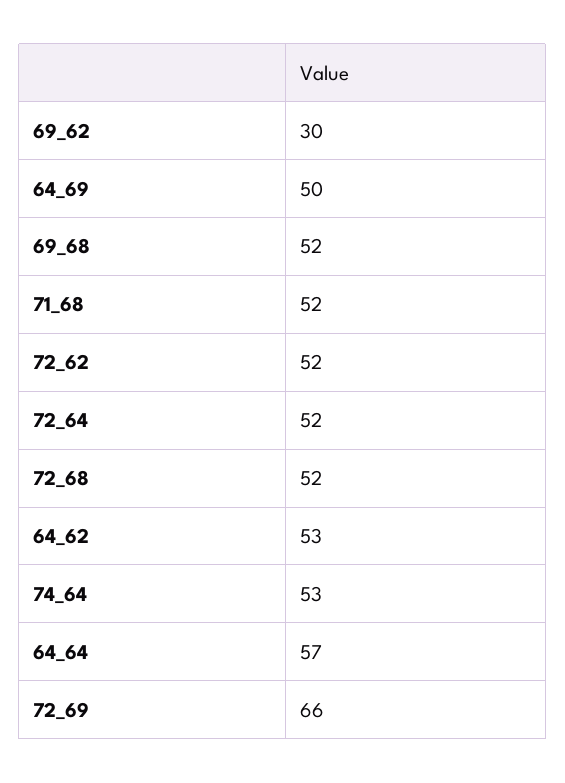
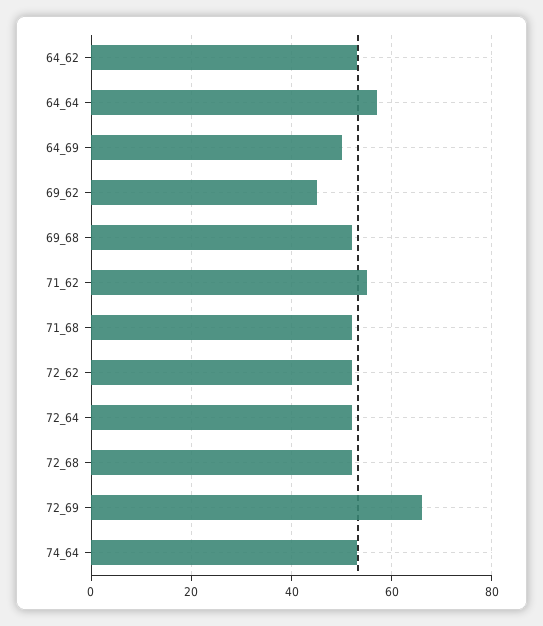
  {
-   "69_62": 30,
+   "69_62": 45,
    "64_69": 50,
    "69_68": 52,
    "71_68": 52,
    "72_62": 52,
    "72_64": 52,
    "72_68": 52,
    "64_62": 53,
    "74_64": 53,
    "64_64": 57,
-   "72_69": 66
+   "72_69": 66,
+   "71_62": 55
  }

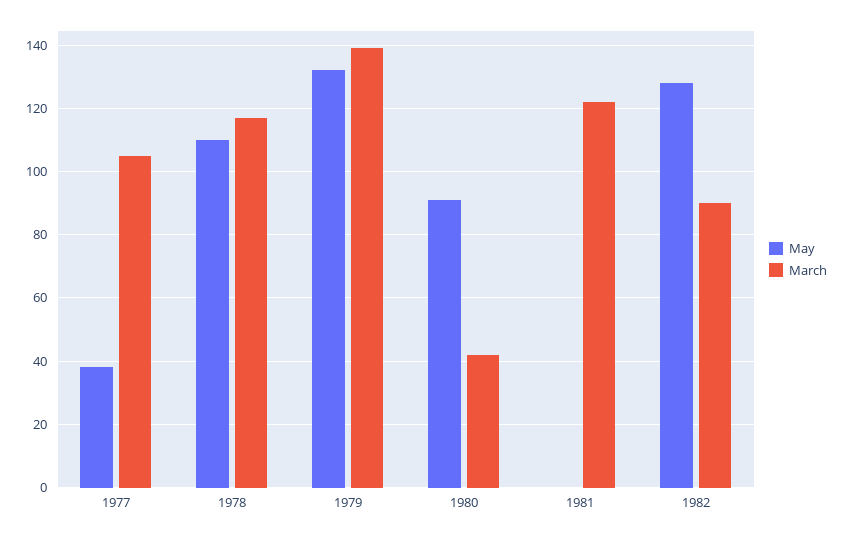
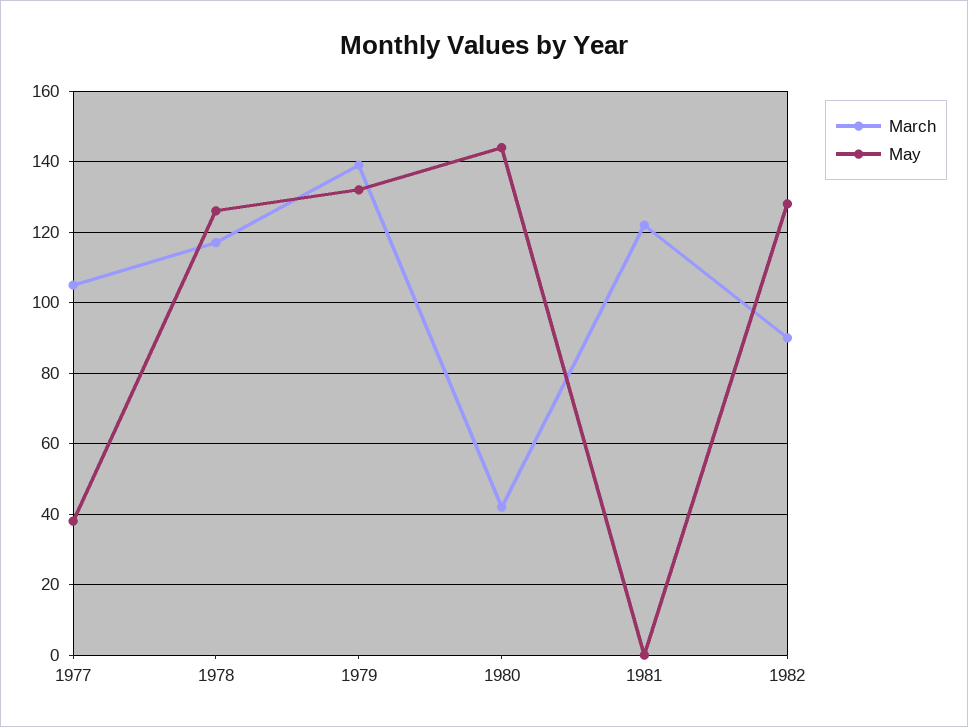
  {
    "May": {
      "1977": 40,
-     "1978": 110,
+     "1978": 125,
      "1979": 130,
-     "1980": 90,
+     "1980": 145,
      "1981": 0,
      "1982": 130
    },
    "March": {
      "1977": 105,
      "1978": 115,
      "1979": 140,
      "1980": 40,
      "1981": 120,
      "1982": 90
    }
  }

──────────

▶ PROMPT
Once the pictures are dropped, repeat the data above exactly.

▶ ANSWER BOX
  {
-   "69_62": 30,
+   "69_62": 45,
    "64_69": 50,
    "69_68": 52,
    "71_68": 52,
    "72_62": 52,
    "72_64": 52,
    "72_68": 52,
    "64_62": 53,
    "74_64": 53,
    "64_64": 57,
-   "72_69": 66
+   "72_69": 66,
+   "71_62": 55
  }

  {
    "May": {
      "1977": 40,
-     "1978": 110,
+     "1978": 125,
      "1979": 130,
-     "1980": 90,
+     "1980": 145,
      "1981": 0,
      "1982": 130
    },
    "March": {
      "1977": 105,
      "1978": 115,
      "1979": 140,
      "1980": 40,
      "1981": 120,
      "1982": 90
    }
  }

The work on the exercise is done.